*TASK REQUIREMENTS*.
1. Transcribe, without changes, the part of the passage on organizing source code files that opens with the words containing "What patterns are" and closes with "for large projects.".
2. In the passage on organizing source code files, which two languages does the writer say one class per file seems a natural fit for?
3. Write the next part of the passage on organizing source code files, following on from its last sentence.

*SOURCE TEXT*.
-------------------------
To some extent this lack of research is understandable. In object-oriented languages one class per file appears to be a natural fit, at least for C++ and Java (I have not looked at other OO languages). In non-OO languages the clustering of functions/procedures/subroutines within a file appears to be one of developer convenience, or happenstance. Functions that are created/worked on together are in the same file because, I assume, this is the path of least resistance. At some future time functions may be moved to another file, or files split into smaller files.
What patterns are there in the way that files are organised within directories and subdirectories? Some developers keep everything within a single directory, while others cluster files by perceived functionality into various subdirectories. Program size is a factor here. Lots of subdirectories appears somewhat bureaucratic for small projects, and no subdirectories would be chaotic for large projects.
-------------------------
*STUDY MATERIAL*.
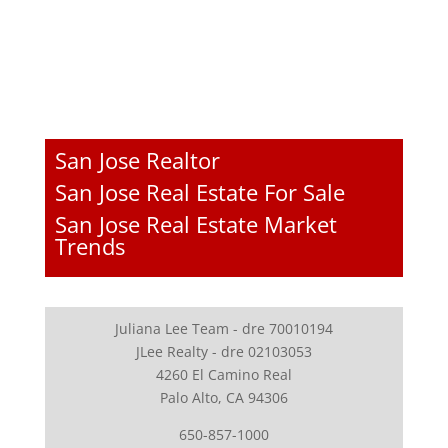
San Jose Realtor
San Jose Real Estate For Sale
San Jose Real Estate Market
Trends
Juliana Lee Team - dre 70010194
JLee Realty - dre 02103053
4260 El Camino Real
Palo Alto, CA 94306
650-857-1000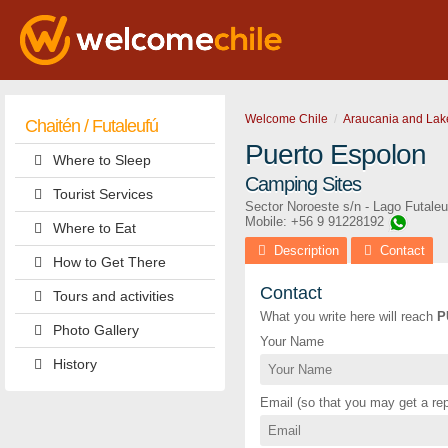
Welcome Chile
Araucania and Lak
Chaitén / Futaleufú
Puerto Espolon
Where to Sleep
Camping Sites
Tourist Services
Sector Noroeste s/n - Lago Futaleu
Mobile: +56 9 91228192
Where to Eat
Description
Contact
How to Get There
Contact
Tours and activities
What you write here will reach
P
Photo Gallery
Your Name
History
Email (so that you may get a rep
-------------------------
*EXERCISE RESULTS*.
1.
What patterns are there in the way that files are organised within directories and subdirectories? Some developers keep everything within a single directory, while others cluster files by perceived functionality into various subdirectories. Program size is a factor here. Lots of subdirectories appears somewhat bureaucratic for small projects, and no subdirectories would be chaotic for large projects.

2. C++ and Java.

3.
In general, there was little understanding of how files were typically organised, by users, within file-systems until around late 2000. Benchmarking of file-system performance was based on copies of the files/directories of a few shared file-systems. A 2009 paper uncovered the common usage patterns needed for generating realistic file-systems for benchmarking.
The following analysis investigates patterns in the source files and their contained functions in C/C++ programs. The information was extracted from 426 GitHub projects using CodeQL.
The 426 repos contained 116,169 C/C++ source files, which contained 29,721,070 function definitions. Which files contained C source and which C++? File name suffix provides a close approximation. The table below lists the top-10 suffixes:
Suffix Occurrences Percent
.c 53,931 46.4
.cpp 49,621 42.7
.cc 7,699 6.6
.cxx 2,616 2.3
.I 965 0.8
.inl 403 0.3
.ipp 400 0.3
.inc 159 0.1
.c++ 136 0.1
.ic 128 0.1 |
CodeQL analysis can provide linkage information, i.e., whether a function is defined with C linkage. I used this information to distinguish C from C++ source because it is simpler than deciding which suffix is most likely to correspond to which language. It produced 56,002 files classified as containing C source.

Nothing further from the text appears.